Copy, word for word, each line of the data below from the first through the line containing "Readiness**: ⚠️ **DEPLOYMENT INVESTIGATION REQUIRED**", and stop there.

§ **Provided material**:
**********

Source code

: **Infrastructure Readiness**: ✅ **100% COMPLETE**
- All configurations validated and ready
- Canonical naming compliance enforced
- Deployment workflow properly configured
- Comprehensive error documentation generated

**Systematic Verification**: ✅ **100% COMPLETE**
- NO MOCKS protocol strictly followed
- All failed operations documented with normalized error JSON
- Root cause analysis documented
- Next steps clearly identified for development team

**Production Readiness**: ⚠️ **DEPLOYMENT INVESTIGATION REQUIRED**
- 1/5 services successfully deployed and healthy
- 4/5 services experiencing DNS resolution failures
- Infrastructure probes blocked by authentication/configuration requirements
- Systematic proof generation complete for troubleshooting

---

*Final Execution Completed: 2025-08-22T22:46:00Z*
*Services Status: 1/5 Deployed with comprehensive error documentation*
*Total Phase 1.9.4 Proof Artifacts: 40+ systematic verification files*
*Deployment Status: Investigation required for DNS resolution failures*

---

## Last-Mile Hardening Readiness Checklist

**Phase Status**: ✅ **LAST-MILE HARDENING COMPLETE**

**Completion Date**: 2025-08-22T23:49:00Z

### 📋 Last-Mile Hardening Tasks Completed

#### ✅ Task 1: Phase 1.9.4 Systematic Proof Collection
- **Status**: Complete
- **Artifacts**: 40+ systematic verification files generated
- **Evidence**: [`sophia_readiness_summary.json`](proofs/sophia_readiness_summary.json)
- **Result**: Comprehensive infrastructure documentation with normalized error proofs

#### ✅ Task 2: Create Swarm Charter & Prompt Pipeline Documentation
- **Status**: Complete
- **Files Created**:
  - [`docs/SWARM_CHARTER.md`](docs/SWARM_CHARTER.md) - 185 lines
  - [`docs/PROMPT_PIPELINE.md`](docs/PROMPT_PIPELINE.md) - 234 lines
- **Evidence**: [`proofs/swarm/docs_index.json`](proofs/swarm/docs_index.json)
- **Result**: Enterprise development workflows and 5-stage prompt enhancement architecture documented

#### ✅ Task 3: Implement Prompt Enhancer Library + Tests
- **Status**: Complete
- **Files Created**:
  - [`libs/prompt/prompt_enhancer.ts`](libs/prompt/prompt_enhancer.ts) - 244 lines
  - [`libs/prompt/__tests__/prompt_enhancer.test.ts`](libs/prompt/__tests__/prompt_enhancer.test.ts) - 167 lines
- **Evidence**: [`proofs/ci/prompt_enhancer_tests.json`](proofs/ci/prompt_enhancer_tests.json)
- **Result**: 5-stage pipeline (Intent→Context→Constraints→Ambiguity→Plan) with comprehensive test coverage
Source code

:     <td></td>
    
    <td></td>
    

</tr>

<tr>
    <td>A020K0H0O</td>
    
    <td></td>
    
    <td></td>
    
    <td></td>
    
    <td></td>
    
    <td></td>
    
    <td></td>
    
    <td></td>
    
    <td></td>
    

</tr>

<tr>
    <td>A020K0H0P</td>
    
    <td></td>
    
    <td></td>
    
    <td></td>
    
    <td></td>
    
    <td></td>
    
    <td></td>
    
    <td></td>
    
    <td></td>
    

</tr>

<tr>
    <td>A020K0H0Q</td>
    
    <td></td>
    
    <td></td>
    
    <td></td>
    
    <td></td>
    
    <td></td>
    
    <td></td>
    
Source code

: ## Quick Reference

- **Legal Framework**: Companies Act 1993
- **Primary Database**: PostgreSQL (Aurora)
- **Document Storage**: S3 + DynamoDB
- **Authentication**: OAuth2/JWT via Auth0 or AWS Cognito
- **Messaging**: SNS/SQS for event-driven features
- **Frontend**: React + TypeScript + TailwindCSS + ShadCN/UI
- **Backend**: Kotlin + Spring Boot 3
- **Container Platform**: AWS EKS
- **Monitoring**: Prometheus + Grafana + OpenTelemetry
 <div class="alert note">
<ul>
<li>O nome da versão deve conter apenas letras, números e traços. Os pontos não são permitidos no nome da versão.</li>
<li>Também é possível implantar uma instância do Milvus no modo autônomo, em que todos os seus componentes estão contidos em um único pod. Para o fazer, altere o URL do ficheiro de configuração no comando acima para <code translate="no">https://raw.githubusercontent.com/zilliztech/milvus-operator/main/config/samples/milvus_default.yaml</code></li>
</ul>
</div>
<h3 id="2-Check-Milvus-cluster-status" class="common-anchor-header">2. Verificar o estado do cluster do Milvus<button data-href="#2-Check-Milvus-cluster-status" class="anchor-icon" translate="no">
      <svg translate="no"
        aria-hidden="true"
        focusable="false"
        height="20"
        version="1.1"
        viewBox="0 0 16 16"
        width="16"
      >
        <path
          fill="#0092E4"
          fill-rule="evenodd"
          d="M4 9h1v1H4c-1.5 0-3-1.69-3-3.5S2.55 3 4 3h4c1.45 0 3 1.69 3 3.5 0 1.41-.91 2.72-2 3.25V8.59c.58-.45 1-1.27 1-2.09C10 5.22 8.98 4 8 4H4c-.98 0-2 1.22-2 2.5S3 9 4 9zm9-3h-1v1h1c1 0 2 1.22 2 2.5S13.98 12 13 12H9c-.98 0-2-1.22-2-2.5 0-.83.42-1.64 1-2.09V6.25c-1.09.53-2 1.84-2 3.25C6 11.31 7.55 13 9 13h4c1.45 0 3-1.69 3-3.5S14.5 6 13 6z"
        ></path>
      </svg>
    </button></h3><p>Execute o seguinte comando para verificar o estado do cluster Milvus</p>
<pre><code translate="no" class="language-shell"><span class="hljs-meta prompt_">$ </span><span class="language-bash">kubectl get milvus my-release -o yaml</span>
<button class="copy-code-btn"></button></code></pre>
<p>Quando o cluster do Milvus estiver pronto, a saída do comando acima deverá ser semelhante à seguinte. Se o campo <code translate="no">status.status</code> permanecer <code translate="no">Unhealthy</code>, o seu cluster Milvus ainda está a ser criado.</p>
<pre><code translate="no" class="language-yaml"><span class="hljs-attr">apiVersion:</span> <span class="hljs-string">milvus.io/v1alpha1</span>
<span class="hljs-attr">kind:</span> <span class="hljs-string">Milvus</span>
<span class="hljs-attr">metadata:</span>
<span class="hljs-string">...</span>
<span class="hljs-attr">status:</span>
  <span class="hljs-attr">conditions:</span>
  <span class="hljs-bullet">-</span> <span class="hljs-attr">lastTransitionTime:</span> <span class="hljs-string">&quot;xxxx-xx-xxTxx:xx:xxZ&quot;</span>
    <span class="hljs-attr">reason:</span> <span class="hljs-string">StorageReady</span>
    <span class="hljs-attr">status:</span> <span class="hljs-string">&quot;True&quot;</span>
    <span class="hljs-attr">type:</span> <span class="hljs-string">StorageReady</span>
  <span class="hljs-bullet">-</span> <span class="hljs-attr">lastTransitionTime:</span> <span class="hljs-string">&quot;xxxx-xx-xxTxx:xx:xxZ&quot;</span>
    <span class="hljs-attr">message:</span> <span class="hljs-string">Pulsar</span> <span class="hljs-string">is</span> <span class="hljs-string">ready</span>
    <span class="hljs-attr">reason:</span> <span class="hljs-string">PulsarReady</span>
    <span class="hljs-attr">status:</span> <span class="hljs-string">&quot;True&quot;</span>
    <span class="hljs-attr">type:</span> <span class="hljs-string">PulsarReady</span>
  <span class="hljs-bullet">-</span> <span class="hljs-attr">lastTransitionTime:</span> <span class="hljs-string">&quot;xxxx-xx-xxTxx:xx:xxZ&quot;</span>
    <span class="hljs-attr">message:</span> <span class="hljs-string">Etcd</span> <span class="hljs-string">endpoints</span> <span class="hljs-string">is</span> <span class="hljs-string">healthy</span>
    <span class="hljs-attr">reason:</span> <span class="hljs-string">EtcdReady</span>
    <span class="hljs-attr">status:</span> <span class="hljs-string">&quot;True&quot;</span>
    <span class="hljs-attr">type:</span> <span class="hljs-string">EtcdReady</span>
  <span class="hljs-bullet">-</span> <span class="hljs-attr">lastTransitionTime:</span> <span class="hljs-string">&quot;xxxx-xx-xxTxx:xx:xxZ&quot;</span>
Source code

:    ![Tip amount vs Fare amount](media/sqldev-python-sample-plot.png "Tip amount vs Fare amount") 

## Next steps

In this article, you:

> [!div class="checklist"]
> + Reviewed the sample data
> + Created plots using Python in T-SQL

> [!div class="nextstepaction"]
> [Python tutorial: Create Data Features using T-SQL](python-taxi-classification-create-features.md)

**********

§ **Answer space**:
Source code

: **Infrastructure Readiness**: ✅ **100% COMPLETE**
- All configurations validated and ready
- Canonical naming compliance enforced
- Deployment workflow properly configured
- Comprehensive error documentation generated

**Systematic Verification**: ✅ **100% COMPLETE**
- NO MOCKS protocol strictly followed
- All failed operations documented with normalized error JSON
- Root cause analysis documented
- Next steps clearly identified for development team

**Production Readiness**: ⚠️ **DEPLOYMENT INVESTIGATION REQUIRED**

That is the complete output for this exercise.